Start of Reading passage

I Get by with a Little Help from Distant Reading

Distant Reading

Franco Moretti, an Italian literary scholar, pioneered a new research technique within the digital humanities known as “distant reading.” Distant reading, as Moretti told the New York Times, is ” understanding literature not by studying particular texts, but by aggregating and analyzing massive amounts of data” (Schulz 3). It is also referred to as “textual/text analysis.”

Distant reading allows for an extraction of the text off the page and illustrated through digital tools. This provides a clear overall reading that is not always evident through close reading, the traditional process of reading materials.  Distant Reading is the ability to draw our attention from what traditional reading teaches and uncover the relation of patterns that emerge at a distance and close up. Tanya Clement refers to this process as if you are turning a magnifying glass upside down. As Clement states, it’s a method to “defamiliarize texts, making them unrecognizable in a way…that helps scholars identify features they might not otherwise have seen, make hypotheses, generate research questions, and figure out prevalent patterns and how to read them”(Clement 3). It is important to emphasis the new outlook text analysis can give us on an otherwise standard reading level. 

The practice of distant reading is becoming increasingly popular as new technologies emerge and questions are asked.

Distant Reading Changing Perspectives

Pretend you have just finished all of Shakespeare’s plays. You find each to be fascinating in its own right, but you forget the main concepts. Distant reading allows you to pull each play apart, extracting hidden information without having to read every play for the second time. Then, you can compare Hamlet, Macbeth, Othello, etc. together and make conclusions on each text or Shakespeare’s ideas.

A digital humanist, Ted Underwood, claims that you can “identify distinctive vocabulary” (Underwood 15). Therefore, this would give you an opportunity to pick out Shakespeare’s most used words and analyze his diction/lexicon for each play. Consequently, you can make inferences on why Shakespeare wrote the way he did or what his ultimate goal was in a piece of writing.

For example, this is my Wordle on Emily Dickinson’s poem entitled “I cannot live with You.”

wordle 3

This picture depicts all of the words in her poem without commonly used English words. The most dominant word in the Wordle is presumably “Life.” From this I can make some inferences and conclusions about this poem. For instance, the main idea surrounding the poem is “Life” according to the Wordle. However, just looking at the words without context makes it difficult to understand the tone of the text. That is when “differential reading” becomes important.

 

Differential Reading

Clement explains differential reading as “…close and distant reading practices as both subjective and objective methodologies” (Clement 2). Thus, close reading allows a critical analysis of a literary work, while distant reading acts as an “upside down magnifying glass,” illustrating hidden patterns to scholars. 

For instance with my Wordle of Emily Dickinson’s poem, it would help to read it myself and synthesis my own interpretation of the poem. Thereafter, I can put together my ideas with the digital techniques to make a more accurate hypothesis.

Another digital humanist, David Hoover, states that “Investigating how and the extent to which authors differentiate the voices of characters or narrators…” (Hoover 3) is possible. This could either be in a novel, play, poem, etc. Taking Hoover’s point into consideration, I could compare multiple Dickinson poems and compare the tones and rhetoric in each. Furthermore, I could even break a poem up into each stanza and look for different tones between the stanzas. The possibilities are endless with distant reading; there is always new information and approaches to discover.

End of Reading passage
Start of Data listing

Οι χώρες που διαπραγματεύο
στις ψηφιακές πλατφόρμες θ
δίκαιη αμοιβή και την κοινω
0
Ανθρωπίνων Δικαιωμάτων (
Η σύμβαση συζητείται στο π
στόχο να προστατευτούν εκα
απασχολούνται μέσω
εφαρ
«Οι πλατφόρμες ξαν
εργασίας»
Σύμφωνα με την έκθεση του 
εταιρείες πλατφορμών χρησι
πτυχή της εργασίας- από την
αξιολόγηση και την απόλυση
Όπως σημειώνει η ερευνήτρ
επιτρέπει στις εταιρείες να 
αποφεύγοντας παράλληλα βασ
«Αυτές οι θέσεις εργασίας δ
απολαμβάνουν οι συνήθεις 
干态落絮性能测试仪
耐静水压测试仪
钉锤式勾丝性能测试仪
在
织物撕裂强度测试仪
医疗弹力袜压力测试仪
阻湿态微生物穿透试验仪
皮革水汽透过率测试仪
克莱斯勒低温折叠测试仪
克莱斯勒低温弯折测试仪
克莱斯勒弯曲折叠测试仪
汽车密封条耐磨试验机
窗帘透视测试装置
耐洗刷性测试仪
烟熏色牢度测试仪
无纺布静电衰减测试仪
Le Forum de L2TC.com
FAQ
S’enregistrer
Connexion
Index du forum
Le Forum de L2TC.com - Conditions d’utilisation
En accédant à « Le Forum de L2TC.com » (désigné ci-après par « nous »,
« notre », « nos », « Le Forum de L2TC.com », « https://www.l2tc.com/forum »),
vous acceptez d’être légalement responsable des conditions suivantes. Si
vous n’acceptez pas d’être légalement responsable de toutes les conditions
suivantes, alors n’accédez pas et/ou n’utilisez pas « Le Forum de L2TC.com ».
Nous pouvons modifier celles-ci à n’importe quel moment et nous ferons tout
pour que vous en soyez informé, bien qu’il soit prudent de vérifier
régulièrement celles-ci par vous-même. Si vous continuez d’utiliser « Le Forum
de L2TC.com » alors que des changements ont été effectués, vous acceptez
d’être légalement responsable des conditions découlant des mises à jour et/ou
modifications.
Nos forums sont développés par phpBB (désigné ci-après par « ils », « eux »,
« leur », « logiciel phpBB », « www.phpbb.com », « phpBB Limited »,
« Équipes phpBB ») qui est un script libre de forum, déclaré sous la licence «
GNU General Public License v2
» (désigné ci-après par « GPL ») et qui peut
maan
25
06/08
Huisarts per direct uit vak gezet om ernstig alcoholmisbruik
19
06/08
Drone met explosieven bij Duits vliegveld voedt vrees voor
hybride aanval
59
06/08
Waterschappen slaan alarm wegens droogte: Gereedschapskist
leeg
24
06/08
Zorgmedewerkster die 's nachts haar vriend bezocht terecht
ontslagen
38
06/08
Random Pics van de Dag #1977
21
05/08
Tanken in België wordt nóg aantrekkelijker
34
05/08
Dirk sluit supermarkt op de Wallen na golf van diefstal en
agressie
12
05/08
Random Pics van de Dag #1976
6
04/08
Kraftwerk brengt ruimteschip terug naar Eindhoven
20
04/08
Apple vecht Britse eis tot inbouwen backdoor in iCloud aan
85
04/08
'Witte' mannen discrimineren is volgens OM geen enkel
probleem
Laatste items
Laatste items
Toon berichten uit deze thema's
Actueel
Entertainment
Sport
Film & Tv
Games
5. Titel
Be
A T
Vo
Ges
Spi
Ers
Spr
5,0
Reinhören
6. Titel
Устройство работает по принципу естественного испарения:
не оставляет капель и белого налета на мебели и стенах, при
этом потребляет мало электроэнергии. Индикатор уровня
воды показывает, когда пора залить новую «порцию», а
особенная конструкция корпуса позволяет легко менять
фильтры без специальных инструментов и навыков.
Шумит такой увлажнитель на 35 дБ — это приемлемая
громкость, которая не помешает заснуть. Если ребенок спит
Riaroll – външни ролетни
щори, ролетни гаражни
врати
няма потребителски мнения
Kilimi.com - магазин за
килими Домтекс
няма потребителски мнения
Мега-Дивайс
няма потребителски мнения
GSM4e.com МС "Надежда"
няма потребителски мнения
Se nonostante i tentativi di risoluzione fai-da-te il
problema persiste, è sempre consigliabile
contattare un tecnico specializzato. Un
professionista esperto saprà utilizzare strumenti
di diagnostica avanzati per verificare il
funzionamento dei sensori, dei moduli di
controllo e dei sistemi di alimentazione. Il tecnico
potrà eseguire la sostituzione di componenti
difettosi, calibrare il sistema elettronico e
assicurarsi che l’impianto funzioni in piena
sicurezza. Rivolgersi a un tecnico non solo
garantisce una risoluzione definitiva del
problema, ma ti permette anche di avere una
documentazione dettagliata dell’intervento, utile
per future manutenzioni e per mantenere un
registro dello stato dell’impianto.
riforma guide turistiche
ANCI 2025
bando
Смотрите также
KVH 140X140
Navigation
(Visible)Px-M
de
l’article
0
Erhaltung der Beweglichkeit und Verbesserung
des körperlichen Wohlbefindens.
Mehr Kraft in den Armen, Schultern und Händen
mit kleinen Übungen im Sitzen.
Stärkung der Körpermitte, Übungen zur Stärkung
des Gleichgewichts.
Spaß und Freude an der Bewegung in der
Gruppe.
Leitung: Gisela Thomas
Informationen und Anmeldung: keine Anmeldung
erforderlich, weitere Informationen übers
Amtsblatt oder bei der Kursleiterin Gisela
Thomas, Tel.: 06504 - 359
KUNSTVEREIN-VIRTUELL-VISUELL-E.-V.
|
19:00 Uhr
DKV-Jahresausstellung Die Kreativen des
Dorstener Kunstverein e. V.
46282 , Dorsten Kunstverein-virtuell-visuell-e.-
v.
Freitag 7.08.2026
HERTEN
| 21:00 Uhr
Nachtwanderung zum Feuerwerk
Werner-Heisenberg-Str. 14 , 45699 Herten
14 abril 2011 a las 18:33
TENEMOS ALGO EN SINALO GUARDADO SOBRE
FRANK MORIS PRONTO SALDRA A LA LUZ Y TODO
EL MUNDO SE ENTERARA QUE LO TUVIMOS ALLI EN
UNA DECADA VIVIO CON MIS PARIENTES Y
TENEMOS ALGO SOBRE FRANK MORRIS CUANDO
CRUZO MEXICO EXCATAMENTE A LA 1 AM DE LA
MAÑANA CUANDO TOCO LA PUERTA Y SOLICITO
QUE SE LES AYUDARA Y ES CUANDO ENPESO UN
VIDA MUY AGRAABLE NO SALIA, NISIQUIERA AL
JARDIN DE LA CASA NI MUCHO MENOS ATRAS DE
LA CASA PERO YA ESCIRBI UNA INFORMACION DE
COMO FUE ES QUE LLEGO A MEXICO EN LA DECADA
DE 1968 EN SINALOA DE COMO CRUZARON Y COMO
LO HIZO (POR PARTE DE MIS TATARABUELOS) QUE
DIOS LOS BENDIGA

End of Data listing

**Using the information**:
A – Reproduce the records from their first line through the line containing "αξιολόγηση και την απόλυση", including both of those lines.
B – Resume the distant reading article, writing on from the point where it stops.

**Exercise responses**:
A –
Οι χώρες που διαπραγματεύο
στις ψηφιακές πλατφόρμες θ
δίκαιη αμοιβή και την κοινω
0
Ανθρωπίνων Δικαιωμάτων (
Η σύμβαση συζητείται στο π
στόχο να προστατευτούν εκα
απασχολούνται μέσω
εφαρ
«Οι πλατφόρμες ξαν
εργασίας»
Σύμφωνα με την έκθεση του 
εταιρείες πλατφορμών χρησι
πτυχή της εργασίας- από την
αξιολόγηση και την απόλυση

B –
Challenges to Distant Reading

There are some significant disadvantages to distant reading.

  1. Copyright Laws – As Hoover stated, “For texts not available in digital form, an electronic text can be created by scanning and OCR. Unfortunately, it is not entirely clear that this is legal for texts in copyright” (Hoover 13).
  2. Finding the Text – It is incredibly hard to find some texts online. Even if you are so fortunate to find your text, sometimes there are different editions, authors, and publishers. It can be extremely difficult to choose the text that best suits your research.
  3. Texts not in Digital Form – In this case, you can perform an OCR scan. Although, you must keep in mind copyright laws. Moreover, if there are any additional drawings or markings on the original, they might not copy.
  4. Sentiment – It is difficult for a computer to distinguish between emotions. As the reader, you have your own perspective and develop emotions from that.
  5. Expansiveness of Archives – The collections of certain digital archives may be too small for a complete analysis.

This is only a small list of disadvantages. Unfortunately, there are some more, but in most cases the pros outweigh the cons.

 

Example of a Challenge to Distant Reading

First, I did a Wordle of the Preamble of the United States Constitution.

wordle

Next, I used the three most dominant terms, “establish,” “United,” and “States.” However when I entered these three words into the N-gram, I put “United” and “States” together – advantage of close reading.

Screenshot (31)

I set the years between 1700 and 2008, to see the frequency of the terms used in literature.

Then, I used culturnomics or bookworm: ChronAm, to plot the same terms over time. However, Bookworm: ChronAm, was not reading “United States” even though it said you could enter a 2-gram (two word phrase). So I graphed “establish.”

Screenshot (32)Screenshot (33)Then I tried to graph “UnitedStates.” I did get a graph, but when I looked at the source texts, the only word highlighted was “United” in the articles. This shows that not all digital tools will work properly with what you want to do. Screenshot (35)

Screenshot (34)Finally, I tried “The United States” and received an oddly shaped graph. The articles highlighted words like “here” and “mistakes” which have nothing to do with “The United States.”

 

Screenshot (36)

Summary of Distant Reading

 Text analysis is based on the use of both subjective and objective practices. While, the objective practices require a mathematical output of word frequency, etc, there is a certain subjectivity in relation to interpreting the meanings from a graph, based on knowledge of history, philosophy, etc. – unquantifiable subjects. 

Underwood describes it as ” …an interdisciplinary conversation about methods…” (Underwood 5). He also states that you may get sucked in and come across new territory not yet discovered. Fortunately, that is where the fun lies, daring to climb to new heights and to make superior breakthroughs.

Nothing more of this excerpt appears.